▶ **Required tasks**:
1. Set down the article on how medical practices are perceived word for word, from "January 28, 2014" to "provide is top-notch.".
2. In the article on how medical practices are perceived, which two medical specialties are named as having large competitors with sales forces and telemarketers?
3. Write what comes next in the article on how medical practices are perceived, picking up after its final sentence.
(Text excerpt begins)
Commodity Practice

Why Make It So Easy for Your Competitors?

January 28, 2014

Yesterday morning, I took my car to the dealer for service. I left several messages in the afternoon to see if the car was ready. No one returned my call.

Every day, your group’s physicians treat patients. I’ll assume, as do your patients, the referral sources who send you work, and the hospitals at which your group might have contracts, that the medical care you provide is top-notch.

But how are your services perceived? And what are you doing to influence that perception?

If you are not actively enhancing perception, you are leaving it to chance. And, for all practical purposes, that means that you are fostering the conditions that lead to poor perception.

In many medical specialties, notably anesthesiology and radiology, large competitors have sales forces and even telemarketers. In other specialties, competitors make regular, personal pleas for referrals that have, to date, been coming to you.
(Text excerpt ends)
(Excerpted records begins)
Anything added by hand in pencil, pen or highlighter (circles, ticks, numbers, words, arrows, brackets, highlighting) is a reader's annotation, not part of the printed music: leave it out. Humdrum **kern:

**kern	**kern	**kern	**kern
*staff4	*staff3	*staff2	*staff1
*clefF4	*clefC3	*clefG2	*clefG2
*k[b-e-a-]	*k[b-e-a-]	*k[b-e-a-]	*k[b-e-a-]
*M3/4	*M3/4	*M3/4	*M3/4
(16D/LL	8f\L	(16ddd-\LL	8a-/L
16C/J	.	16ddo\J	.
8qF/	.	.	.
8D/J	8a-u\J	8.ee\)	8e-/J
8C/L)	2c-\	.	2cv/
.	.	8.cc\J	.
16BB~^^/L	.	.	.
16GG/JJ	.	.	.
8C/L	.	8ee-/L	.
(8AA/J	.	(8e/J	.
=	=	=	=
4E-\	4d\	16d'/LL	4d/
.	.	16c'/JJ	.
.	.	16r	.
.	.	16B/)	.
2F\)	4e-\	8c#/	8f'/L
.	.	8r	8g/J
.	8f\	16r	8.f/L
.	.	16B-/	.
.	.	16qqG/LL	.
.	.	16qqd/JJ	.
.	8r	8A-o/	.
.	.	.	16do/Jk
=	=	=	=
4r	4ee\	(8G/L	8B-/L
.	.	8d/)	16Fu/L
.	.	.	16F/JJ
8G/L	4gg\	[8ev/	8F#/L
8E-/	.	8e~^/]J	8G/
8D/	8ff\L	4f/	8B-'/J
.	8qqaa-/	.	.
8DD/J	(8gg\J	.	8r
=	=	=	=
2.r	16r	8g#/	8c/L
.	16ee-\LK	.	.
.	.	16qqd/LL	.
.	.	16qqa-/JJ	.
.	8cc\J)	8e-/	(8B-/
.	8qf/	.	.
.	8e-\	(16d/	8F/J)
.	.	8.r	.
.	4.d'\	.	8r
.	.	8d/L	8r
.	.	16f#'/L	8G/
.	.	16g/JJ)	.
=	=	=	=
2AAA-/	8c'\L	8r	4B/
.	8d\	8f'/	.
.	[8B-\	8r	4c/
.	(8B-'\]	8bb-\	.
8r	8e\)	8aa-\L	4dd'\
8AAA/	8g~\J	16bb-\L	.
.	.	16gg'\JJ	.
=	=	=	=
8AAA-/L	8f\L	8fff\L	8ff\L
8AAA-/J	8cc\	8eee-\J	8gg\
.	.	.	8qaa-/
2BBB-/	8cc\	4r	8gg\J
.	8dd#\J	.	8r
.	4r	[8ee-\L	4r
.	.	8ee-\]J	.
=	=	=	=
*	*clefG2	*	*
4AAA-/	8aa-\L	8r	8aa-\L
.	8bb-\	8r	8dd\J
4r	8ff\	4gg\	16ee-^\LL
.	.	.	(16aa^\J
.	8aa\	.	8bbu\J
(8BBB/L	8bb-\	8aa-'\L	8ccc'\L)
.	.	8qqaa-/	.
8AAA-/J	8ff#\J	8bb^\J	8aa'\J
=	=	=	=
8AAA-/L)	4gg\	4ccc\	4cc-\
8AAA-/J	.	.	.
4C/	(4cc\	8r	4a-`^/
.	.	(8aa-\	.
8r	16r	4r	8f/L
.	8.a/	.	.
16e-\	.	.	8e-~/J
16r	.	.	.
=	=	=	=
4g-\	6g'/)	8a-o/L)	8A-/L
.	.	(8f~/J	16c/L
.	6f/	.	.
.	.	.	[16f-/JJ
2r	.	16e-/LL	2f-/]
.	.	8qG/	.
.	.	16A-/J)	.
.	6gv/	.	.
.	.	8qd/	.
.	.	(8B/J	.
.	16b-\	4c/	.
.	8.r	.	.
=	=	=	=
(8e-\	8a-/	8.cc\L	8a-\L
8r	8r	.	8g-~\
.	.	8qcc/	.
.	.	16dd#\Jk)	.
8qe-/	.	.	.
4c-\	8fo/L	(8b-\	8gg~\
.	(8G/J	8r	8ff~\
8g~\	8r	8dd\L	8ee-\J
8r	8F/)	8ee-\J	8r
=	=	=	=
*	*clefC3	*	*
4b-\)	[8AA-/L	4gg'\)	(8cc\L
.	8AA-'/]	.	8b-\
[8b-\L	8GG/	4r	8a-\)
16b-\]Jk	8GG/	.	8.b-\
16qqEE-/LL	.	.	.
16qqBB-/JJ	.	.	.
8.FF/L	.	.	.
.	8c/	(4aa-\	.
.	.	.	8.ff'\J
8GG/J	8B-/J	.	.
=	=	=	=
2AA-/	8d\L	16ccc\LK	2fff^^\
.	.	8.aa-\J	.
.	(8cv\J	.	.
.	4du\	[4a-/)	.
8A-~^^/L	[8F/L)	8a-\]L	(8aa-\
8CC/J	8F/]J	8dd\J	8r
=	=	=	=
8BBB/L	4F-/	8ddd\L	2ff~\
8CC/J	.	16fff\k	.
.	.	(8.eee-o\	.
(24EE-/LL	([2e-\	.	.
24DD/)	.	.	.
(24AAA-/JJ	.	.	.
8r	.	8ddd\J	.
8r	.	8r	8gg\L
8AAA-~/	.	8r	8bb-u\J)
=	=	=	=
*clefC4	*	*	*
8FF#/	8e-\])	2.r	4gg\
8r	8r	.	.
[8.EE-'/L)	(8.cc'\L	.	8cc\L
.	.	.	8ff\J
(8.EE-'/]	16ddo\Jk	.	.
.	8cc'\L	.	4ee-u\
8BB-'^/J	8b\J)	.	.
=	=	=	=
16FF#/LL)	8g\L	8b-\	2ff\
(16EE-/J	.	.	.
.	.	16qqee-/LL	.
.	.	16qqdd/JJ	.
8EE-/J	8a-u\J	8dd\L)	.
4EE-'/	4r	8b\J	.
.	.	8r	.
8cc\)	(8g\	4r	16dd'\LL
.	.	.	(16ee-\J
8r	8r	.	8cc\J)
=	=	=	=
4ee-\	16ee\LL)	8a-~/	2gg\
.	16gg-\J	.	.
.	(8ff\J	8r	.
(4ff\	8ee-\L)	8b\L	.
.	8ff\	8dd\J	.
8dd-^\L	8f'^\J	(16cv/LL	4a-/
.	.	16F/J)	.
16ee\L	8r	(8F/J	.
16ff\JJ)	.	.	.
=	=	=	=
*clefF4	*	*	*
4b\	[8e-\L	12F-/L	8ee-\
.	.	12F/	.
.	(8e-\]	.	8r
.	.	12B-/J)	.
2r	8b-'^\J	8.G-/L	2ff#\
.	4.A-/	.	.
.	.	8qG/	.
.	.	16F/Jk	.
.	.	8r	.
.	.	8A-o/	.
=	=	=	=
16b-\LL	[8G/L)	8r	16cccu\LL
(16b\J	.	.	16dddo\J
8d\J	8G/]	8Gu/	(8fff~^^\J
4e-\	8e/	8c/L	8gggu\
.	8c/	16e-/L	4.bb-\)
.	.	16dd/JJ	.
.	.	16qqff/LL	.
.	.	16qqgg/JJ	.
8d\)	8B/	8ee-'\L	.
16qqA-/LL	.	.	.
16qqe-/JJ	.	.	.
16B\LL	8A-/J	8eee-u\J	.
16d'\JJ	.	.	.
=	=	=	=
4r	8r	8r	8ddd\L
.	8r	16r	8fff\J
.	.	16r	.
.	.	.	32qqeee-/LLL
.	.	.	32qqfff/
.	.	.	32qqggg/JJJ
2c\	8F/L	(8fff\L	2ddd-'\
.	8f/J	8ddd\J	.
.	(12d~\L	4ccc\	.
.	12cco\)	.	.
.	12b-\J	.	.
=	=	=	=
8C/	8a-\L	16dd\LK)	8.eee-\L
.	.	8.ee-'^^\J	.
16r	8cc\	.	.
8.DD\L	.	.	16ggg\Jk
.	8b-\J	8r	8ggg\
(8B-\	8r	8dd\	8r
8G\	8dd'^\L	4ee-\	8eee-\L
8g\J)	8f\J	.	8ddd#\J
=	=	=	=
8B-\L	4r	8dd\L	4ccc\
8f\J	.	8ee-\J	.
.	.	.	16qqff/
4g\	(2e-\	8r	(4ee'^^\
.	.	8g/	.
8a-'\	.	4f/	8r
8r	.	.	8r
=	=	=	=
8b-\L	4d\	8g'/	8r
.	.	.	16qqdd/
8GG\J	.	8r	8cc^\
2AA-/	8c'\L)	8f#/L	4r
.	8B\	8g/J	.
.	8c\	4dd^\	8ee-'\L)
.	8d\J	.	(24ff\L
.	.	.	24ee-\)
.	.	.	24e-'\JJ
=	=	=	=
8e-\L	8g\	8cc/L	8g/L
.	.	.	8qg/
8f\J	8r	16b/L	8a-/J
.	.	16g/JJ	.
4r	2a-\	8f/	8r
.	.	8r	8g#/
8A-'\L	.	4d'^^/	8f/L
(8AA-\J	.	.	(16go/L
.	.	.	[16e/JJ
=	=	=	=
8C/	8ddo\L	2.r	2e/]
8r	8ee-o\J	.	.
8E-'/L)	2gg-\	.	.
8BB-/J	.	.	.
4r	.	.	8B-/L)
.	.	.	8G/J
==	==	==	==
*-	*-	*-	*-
(Excerpted records ends)
▶ **Answers to the tasks**:
1.
January 28, 2014

Yesterday morning, I took my car to the dealer for service. I left several messages in the afternoon to see if the car was ready. No one returned my call.

Every day, your group’s physicians treat patients. I’ll assume, as do your patients, the referral sources who send you work, and the hospitals at which your group might have contracts, that the medical care you provide is top-notch.

2. Anesthesiology and radiology.

3.
I called the service advisor three times, the dealership cashier once and finally, not having received any response, went, at the end of the day, to the dealership in person. The car was ready. The repairs were made properly, but that’s not of much importance to my perception – my perception that they took my business for granted, that they are dysfunctional, that there’s no leadership.

Funny, but that’s how many medical group competitors paint every incumbent group. Sometimes they’re way off base. But oftentimes it resonates with hospital administrators and referral sources.